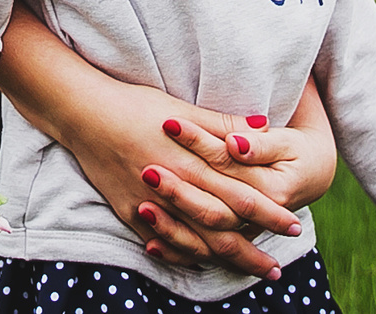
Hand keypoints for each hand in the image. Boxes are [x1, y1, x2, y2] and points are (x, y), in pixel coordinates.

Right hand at [50, 80, 304, 277]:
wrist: (82, 113)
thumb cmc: (134, 104)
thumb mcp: (181, 108)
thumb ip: (222, 124)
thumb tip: (265, 126)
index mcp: (190, 164)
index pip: (239, 196)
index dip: (268, 212)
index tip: (293, 224)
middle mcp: (172, 191)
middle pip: (221, 228)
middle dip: (252, 248)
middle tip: (277, 267)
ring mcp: (148, 206)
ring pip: (193, 243)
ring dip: (224, 259)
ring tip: (250, 271)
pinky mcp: (128, 211)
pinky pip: (159, 243)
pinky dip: (182, 256)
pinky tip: (199, 262)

------------------------

__YOUR ASSIGNMENT__: Pull every line containing "thumb" from the material above.

__RESULT OF THE EXERCISE__:
thumb cmc: (134, 104)
thumb mcp: (181, 108)
thumb ip: (222, 124)
thumb tip: (265, 126)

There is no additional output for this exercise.